Dana was the project lead of the USGS Toxic Program’s CECs in the Environment Project for its entire history (1998 – 2017). He is now project lead of the USGS Toxic Program’s newly formed Food Project (i.e. understanding the potential for health risks from contaminant exposures associated with production, manufacturing, use, and consumption of food, beverage, and feedstock products). He has published over 200 papers and reports on environmental contaminants. His paper "Pharmaceuticals, hormones, and other organic wastewater contaminants in U.S. streams, 1999-2000: A national reconnaissance" was a seminal paper on the occurrence of CECs in water resources, and was the first national-scale study of such compounds conducted in the United States. This paper has become the most heavily cited paper in Environmental Science & Technology history.
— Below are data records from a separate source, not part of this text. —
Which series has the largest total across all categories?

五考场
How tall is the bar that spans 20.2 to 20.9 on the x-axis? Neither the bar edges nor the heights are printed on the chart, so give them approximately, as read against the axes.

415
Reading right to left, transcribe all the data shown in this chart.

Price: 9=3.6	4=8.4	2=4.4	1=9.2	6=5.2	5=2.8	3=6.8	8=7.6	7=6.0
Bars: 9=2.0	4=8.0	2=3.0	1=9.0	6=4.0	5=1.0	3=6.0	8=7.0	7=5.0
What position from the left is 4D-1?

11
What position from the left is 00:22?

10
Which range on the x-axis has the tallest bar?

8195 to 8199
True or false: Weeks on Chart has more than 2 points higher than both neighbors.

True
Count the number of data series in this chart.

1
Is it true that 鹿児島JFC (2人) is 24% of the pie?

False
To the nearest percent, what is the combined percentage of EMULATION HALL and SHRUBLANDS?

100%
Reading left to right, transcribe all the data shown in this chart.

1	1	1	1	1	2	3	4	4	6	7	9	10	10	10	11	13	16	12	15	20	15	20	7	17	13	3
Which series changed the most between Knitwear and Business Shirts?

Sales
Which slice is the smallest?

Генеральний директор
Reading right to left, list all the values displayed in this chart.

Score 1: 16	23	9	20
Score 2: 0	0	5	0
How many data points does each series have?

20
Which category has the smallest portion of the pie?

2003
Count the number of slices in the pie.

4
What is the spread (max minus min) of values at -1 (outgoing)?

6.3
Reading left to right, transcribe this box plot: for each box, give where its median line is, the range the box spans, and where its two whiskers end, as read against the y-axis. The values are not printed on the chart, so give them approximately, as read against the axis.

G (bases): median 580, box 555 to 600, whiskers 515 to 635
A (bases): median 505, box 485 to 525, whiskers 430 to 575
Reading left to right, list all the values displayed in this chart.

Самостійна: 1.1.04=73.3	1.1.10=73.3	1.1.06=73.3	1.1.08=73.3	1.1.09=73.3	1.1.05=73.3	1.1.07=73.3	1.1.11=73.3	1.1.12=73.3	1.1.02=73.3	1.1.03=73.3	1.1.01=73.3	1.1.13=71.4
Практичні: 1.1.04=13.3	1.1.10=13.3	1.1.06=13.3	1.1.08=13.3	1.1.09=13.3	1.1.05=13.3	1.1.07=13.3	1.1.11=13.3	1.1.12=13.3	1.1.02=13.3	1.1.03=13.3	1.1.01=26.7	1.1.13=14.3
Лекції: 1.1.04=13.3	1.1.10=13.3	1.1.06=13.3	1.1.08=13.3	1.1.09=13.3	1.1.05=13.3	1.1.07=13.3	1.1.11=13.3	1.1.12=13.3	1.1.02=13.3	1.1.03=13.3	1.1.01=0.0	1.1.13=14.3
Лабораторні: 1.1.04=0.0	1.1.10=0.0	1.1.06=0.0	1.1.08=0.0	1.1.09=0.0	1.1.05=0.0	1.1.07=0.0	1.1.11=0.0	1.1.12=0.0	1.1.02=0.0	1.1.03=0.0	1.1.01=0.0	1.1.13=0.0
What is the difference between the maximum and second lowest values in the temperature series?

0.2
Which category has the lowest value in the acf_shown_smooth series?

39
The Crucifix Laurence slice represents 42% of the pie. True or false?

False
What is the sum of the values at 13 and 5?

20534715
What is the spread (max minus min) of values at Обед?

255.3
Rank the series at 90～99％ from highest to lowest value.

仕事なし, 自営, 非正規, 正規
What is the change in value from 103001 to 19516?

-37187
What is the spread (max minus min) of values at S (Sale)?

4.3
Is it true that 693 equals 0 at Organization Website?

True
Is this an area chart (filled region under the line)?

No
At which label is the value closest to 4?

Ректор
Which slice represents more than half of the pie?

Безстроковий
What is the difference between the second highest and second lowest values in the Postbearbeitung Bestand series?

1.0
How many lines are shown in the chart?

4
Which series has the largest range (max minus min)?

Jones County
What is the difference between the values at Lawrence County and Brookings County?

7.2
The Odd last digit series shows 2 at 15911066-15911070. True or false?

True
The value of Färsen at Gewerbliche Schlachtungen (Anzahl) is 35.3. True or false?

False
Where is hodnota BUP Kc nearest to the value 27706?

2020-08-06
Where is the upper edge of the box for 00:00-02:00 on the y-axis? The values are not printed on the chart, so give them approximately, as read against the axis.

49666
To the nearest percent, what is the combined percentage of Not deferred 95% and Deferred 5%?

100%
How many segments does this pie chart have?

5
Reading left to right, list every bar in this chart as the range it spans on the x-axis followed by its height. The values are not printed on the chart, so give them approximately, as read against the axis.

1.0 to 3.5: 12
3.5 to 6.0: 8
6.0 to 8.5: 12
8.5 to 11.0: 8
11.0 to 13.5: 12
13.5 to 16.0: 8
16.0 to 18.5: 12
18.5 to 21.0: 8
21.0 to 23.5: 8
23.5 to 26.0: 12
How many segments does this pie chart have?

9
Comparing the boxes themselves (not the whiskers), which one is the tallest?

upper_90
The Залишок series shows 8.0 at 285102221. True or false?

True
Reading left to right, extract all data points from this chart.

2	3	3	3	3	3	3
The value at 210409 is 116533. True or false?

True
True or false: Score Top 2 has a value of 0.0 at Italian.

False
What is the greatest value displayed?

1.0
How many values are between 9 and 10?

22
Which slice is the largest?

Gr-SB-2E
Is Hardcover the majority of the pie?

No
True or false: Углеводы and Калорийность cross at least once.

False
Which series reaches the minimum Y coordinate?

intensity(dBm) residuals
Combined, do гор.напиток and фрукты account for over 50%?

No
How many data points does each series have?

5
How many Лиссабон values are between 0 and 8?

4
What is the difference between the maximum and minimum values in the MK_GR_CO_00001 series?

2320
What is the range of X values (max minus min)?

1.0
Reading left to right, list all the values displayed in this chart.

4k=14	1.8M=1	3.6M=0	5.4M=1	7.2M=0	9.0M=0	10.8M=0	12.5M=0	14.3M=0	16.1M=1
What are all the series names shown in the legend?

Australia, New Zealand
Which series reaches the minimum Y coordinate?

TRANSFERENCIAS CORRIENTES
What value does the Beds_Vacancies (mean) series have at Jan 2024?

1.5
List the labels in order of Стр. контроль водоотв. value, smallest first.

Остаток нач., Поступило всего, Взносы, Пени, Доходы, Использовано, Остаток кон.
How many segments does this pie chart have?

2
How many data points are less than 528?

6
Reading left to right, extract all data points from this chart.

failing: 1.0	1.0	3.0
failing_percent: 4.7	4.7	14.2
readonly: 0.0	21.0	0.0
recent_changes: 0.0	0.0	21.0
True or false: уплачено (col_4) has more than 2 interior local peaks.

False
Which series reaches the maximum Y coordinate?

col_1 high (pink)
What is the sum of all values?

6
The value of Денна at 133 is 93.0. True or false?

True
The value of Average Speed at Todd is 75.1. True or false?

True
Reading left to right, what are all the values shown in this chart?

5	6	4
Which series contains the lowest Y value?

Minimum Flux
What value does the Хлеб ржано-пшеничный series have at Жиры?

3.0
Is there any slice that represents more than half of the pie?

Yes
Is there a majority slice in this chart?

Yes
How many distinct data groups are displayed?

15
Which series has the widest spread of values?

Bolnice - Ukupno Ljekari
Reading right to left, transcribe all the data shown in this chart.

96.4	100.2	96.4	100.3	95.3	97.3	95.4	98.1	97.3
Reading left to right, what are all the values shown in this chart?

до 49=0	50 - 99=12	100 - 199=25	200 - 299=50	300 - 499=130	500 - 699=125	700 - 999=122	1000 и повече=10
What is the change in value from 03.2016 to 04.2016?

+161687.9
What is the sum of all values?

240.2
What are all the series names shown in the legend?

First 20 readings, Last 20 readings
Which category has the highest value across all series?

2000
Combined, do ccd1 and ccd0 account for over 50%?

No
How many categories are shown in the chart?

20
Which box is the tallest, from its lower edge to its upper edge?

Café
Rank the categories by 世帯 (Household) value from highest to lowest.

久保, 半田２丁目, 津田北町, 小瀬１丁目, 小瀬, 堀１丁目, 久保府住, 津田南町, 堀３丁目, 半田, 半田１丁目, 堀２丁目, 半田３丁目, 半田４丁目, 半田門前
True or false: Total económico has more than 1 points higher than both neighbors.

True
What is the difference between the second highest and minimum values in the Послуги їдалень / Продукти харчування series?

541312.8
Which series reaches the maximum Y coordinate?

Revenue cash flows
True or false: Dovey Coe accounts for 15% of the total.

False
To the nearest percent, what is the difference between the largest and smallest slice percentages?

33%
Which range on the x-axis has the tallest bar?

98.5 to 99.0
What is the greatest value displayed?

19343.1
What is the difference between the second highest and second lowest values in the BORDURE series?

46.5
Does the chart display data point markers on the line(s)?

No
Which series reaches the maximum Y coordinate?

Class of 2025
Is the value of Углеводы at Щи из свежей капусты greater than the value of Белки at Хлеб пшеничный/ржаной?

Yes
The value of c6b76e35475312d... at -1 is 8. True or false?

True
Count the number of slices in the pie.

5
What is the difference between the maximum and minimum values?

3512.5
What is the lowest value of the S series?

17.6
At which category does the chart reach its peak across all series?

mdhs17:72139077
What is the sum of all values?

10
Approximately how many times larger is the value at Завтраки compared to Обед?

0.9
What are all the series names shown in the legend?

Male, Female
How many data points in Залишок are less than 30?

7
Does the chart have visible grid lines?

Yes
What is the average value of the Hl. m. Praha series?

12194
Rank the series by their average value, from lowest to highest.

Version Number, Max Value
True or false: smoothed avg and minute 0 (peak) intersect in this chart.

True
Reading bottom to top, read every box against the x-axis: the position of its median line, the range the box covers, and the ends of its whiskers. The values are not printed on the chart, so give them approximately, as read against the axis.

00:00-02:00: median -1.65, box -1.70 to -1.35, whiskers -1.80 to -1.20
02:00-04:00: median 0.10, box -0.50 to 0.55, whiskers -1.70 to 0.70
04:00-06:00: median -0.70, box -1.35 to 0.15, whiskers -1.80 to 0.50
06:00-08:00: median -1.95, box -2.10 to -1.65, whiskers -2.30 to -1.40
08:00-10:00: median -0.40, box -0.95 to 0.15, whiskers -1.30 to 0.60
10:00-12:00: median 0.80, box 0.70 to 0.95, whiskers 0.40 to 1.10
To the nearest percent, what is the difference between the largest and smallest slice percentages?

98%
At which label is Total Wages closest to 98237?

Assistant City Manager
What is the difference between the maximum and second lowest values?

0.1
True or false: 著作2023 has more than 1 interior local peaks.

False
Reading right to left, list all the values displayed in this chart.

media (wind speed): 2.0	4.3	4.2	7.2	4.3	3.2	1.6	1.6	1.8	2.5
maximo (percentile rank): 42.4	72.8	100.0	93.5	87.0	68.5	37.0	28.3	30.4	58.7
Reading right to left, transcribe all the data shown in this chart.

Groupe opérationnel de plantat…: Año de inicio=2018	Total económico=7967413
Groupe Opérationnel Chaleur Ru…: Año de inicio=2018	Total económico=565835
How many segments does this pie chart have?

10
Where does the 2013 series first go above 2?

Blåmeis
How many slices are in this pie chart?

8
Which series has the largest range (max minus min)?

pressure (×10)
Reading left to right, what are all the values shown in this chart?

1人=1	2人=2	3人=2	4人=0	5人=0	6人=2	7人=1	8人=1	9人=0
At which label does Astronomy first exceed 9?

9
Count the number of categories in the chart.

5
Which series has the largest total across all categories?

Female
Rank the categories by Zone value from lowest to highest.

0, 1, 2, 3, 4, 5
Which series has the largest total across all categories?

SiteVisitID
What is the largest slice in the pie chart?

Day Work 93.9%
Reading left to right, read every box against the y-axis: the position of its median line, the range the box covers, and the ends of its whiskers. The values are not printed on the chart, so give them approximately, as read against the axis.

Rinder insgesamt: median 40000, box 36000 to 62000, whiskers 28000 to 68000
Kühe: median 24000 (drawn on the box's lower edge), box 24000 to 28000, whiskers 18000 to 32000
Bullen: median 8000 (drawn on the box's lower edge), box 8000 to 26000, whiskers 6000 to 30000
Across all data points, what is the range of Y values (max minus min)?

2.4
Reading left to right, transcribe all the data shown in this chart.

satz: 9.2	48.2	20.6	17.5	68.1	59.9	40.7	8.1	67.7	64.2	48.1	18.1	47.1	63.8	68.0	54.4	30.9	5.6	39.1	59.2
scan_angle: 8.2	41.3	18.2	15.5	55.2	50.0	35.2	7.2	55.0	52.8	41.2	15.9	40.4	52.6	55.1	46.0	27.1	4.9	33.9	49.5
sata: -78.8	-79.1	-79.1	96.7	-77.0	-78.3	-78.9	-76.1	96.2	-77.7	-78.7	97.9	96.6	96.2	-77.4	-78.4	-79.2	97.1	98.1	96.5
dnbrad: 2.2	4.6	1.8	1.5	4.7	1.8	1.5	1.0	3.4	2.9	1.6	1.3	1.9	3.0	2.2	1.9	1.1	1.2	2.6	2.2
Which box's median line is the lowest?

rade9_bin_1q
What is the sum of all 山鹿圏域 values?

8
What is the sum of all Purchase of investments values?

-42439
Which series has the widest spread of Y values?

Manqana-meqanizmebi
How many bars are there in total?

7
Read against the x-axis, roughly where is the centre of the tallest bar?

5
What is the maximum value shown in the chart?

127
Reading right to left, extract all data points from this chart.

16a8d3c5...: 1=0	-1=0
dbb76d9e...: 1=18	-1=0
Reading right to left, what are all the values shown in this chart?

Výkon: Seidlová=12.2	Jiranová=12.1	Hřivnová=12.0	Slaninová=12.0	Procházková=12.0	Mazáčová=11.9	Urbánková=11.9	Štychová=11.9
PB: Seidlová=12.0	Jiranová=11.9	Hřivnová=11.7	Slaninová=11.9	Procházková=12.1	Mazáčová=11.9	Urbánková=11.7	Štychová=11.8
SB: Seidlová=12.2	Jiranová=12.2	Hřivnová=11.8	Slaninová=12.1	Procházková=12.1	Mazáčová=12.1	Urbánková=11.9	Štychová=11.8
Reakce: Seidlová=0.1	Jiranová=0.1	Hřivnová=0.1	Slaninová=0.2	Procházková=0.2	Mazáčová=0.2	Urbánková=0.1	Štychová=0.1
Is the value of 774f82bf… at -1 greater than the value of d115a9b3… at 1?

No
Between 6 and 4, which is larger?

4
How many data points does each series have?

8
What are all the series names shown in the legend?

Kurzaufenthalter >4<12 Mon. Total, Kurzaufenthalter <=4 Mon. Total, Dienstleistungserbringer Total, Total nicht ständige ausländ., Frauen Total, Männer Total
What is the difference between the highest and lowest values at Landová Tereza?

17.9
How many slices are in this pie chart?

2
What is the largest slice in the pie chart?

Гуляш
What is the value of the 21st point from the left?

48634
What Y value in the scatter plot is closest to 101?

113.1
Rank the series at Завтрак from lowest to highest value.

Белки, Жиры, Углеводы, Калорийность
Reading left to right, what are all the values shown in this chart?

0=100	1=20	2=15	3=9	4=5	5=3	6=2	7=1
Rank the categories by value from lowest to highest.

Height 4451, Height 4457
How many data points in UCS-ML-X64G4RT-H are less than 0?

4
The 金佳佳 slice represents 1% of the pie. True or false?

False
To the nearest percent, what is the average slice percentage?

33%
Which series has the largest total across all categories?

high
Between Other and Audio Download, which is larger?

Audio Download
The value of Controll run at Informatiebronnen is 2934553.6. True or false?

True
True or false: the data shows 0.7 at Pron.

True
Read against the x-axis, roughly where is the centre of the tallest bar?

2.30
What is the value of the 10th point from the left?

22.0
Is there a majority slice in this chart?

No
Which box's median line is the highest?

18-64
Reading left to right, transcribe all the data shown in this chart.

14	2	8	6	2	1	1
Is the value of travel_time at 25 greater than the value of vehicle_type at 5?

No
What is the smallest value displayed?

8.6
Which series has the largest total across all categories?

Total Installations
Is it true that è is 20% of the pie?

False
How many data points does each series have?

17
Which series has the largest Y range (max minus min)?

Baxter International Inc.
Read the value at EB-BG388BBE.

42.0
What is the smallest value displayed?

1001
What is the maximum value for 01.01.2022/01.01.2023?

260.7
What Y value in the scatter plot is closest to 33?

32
He has published a diverse array of papers on the topic of environmental contaminants including research on CECs in landfills, changes in stream water chemistry and hydrology related to the closure of a wastewater treatment plant, detection of swine hepatitis E virus in streams, the transport of neonicotinoid insecticides in streams, the uptake of CECs into earthworms and into fish neural tissue, the occurrence of natural toxins (i.e. phytoestrogens and mycotoxins) in streams, and the first ever documentation of the off-field transport on nitrapyrin and herbicide safeners to streams. His most recent research interests include linking tap water quality to human health end points, investigating PFAS exposures in rural settings, determining the prevalence of antibiotic resistance genes in the environment, and understanding chemical and microbial contaminants being discharged into the environment by food and feedstock processing plants.